THE PROBLEM
Some lines of these records may hold the word "Green"; state how many, using only the number.

[Opening INPUT section]

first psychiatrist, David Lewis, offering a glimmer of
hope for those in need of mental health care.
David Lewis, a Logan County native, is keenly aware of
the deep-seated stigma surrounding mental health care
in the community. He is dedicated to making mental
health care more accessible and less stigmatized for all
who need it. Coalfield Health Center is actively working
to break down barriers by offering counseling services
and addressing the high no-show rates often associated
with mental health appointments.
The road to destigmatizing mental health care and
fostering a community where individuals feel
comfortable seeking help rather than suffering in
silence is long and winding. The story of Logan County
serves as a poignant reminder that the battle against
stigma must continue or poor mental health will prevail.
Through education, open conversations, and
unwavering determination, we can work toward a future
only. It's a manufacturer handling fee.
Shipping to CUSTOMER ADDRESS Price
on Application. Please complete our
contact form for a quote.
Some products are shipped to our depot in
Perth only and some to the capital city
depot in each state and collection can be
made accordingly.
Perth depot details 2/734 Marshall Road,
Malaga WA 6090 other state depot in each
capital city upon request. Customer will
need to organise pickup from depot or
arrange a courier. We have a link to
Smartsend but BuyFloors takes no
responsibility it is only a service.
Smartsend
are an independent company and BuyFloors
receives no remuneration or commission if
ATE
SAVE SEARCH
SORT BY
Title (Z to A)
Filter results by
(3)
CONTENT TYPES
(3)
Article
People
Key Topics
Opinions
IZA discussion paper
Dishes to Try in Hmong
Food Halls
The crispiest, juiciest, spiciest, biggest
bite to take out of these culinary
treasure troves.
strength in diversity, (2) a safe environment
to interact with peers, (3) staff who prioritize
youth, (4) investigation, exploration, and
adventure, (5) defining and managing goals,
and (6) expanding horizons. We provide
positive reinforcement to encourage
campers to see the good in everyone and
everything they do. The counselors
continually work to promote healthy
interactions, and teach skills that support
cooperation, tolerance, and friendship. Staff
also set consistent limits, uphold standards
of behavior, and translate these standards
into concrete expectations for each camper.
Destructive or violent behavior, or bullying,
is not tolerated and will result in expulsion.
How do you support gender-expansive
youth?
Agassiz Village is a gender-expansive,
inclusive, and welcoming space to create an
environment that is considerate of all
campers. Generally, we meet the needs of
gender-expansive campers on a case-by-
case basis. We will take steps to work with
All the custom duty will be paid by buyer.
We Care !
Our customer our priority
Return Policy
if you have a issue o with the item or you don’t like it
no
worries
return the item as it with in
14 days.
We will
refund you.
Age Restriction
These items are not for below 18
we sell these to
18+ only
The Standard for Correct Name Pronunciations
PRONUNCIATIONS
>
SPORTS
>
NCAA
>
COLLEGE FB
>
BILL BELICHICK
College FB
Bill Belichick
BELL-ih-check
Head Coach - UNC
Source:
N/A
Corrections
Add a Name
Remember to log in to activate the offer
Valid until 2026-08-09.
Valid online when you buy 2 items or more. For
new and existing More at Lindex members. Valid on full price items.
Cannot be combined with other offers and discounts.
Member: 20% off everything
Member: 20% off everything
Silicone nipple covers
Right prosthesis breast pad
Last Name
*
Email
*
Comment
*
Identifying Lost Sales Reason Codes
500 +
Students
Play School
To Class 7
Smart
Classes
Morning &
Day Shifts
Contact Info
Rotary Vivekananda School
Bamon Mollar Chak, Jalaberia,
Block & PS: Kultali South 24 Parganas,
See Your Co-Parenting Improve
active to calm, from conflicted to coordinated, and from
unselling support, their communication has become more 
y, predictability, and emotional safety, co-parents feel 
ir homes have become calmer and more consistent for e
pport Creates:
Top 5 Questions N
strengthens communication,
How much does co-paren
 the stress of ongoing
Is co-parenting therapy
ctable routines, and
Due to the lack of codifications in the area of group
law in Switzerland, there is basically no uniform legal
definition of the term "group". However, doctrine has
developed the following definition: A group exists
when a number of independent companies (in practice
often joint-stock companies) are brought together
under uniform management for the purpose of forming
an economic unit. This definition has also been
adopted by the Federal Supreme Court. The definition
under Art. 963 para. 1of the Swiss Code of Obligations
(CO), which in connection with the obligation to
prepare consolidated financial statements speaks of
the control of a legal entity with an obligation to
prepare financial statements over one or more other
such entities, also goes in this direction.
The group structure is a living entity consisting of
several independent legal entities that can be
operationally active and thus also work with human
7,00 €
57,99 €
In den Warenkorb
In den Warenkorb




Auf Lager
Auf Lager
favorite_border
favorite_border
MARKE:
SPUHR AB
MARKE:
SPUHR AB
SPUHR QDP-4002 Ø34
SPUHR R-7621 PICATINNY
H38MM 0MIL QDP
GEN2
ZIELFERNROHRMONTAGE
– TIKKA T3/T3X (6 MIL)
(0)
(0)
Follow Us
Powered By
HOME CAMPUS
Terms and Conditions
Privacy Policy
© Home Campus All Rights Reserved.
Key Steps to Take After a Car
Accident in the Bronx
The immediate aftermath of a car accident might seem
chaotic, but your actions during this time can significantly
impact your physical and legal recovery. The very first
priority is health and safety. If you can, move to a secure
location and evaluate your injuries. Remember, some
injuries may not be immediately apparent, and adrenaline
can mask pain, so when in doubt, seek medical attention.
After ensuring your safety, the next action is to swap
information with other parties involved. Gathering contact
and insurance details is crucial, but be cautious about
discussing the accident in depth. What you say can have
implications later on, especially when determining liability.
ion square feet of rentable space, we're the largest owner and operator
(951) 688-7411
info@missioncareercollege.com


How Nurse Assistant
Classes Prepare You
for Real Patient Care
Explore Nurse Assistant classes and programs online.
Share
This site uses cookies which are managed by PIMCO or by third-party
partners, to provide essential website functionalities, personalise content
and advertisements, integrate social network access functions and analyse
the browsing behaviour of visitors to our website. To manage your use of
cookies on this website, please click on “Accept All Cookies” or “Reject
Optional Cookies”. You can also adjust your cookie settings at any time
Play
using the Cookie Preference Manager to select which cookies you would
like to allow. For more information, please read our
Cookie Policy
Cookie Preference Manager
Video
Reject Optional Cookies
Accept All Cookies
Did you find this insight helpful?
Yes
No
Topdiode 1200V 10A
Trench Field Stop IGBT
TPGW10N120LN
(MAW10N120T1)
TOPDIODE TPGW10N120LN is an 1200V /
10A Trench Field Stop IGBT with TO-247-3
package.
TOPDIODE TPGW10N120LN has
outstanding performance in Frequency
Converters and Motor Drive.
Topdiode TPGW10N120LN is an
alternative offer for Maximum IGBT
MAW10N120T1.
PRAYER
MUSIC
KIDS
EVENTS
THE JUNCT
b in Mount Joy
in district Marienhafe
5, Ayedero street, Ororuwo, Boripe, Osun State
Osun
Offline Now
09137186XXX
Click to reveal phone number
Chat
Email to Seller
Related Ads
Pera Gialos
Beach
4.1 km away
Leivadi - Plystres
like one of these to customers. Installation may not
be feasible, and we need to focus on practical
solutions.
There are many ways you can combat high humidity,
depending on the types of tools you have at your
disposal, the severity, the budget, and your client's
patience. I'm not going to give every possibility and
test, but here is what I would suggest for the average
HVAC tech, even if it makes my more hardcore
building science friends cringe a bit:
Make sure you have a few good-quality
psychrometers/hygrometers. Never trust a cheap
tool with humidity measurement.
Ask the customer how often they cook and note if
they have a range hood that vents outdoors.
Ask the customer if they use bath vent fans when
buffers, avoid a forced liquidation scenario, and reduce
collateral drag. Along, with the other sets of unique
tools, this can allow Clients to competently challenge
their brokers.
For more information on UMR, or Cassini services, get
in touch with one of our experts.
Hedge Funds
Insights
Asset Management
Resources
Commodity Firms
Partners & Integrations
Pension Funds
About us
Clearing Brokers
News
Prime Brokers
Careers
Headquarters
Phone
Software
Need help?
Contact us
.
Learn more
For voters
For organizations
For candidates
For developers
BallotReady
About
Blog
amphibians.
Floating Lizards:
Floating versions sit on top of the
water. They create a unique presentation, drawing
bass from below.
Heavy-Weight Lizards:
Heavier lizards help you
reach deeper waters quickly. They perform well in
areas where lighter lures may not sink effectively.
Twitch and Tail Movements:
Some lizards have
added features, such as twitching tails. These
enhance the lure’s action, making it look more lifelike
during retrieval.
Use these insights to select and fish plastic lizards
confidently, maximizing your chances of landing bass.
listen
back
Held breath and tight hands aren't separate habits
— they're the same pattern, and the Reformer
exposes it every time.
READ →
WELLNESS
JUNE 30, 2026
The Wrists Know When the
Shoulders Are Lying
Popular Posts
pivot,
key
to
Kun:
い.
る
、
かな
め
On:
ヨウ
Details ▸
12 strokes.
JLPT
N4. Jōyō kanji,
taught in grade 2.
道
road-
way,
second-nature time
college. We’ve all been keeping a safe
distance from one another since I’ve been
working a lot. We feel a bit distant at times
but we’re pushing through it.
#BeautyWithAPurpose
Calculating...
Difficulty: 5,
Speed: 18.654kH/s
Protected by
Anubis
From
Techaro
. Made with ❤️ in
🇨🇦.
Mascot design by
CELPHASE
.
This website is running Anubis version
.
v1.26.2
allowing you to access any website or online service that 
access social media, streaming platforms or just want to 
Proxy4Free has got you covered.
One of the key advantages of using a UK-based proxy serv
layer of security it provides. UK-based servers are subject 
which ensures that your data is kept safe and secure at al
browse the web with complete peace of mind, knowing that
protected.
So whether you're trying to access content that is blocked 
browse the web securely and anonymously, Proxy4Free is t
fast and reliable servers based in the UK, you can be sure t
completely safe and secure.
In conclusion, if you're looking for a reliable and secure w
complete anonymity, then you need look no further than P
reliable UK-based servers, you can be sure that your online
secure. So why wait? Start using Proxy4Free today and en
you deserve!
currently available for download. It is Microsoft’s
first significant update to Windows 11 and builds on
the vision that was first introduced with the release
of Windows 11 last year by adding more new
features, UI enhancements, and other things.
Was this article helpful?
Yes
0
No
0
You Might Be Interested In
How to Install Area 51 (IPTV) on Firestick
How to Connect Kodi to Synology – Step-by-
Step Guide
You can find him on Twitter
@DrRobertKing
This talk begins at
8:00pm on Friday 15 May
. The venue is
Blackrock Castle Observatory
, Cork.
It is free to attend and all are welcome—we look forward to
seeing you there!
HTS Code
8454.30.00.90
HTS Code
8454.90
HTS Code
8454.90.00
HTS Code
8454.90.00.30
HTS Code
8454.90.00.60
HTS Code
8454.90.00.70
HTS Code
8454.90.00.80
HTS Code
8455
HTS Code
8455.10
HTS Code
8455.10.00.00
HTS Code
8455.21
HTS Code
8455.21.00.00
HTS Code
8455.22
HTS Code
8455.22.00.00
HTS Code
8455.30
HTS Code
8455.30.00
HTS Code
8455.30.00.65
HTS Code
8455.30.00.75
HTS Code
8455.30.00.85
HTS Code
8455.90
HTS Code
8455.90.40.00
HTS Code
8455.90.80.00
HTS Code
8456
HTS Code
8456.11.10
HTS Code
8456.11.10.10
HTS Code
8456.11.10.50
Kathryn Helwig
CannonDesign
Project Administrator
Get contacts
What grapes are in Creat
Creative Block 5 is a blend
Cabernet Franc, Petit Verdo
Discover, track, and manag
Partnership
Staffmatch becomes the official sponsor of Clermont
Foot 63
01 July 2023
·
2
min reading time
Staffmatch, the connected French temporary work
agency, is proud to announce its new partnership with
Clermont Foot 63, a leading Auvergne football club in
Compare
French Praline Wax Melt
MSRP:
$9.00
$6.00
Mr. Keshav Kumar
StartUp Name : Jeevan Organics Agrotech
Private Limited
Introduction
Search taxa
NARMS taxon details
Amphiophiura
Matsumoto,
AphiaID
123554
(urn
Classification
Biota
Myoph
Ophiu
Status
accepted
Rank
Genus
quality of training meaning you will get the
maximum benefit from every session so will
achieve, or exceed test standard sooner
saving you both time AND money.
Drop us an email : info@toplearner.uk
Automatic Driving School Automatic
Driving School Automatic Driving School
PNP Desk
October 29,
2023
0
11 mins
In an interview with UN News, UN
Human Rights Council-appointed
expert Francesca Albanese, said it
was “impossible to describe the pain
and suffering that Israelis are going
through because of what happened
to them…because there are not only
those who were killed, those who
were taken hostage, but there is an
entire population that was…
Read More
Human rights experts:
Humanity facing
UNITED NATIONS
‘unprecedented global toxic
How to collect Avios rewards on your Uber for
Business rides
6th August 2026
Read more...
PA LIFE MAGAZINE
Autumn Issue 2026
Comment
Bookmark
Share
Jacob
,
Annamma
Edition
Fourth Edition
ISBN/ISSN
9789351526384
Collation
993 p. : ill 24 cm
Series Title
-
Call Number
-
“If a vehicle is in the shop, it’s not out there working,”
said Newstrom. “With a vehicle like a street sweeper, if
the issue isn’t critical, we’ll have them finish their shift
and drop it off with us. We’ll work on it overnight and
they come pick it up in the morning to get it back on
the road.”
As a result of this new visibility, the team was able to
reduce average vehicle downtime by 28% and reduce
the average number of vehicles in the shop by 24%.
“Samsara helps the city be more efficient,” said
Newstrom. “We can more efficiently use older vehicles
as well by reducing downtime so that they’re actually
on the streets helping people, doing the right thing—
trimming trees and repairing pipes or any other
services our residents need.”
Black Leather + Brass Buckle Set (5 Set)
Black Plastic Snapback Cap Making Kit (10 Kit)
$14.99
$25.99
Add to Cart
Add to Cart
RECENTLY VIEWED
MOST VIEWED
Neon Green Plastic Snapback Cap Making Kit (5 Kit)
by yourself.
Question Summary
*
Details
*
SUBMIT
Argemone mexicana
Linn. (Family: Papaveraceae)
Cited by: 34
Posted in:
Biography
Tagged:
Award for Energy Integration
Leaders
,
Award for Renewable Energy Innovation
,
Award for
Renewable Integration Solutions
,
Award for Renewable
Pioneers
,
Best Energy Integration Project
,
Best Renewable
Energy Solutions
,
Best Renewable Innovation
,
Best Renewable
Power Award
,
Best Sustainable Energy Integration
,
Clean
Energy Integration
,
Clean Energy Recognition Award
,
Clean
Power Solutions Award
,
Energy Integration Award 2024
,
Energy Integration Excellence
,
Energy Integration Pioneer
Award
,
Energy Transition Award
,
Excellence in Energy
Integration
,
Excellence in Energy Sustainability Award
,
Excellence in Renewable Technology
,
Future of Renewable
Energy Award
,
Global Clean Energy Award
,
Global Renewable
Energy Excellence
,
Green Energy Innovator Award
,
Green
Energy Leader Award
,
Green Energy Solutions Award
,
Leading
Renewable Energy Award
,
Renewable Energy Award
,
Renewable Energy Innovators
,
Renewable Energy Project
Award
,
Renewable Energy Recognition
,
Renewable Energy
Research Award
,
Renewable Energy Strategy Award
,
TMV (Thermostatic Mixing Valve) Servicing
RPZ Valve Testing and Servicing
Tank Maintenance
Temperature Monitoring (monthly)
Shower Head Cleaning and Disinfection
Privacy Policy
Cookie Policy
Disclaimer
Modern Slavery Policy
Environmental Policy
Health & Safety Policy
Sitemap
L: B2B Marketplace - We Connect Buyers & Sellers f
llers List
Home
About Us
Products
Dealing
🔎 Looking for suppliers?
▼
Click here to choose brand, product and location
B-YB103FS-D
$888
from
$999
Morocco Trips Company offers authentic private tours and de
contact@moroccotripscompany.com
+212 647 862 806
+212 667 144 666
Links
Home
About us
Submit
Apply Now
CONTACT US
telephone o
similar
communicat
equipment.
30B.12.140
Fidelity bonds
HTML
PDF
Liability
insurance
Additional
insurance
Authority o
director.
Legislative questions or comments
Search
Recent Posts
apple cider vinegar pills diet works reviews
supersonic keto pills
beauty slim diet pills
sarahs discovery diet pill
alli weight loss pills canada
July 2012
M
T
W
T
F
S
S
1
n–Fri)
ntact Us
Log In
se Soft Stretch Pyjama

[Closing INPUT section]

TASK ANSWER
4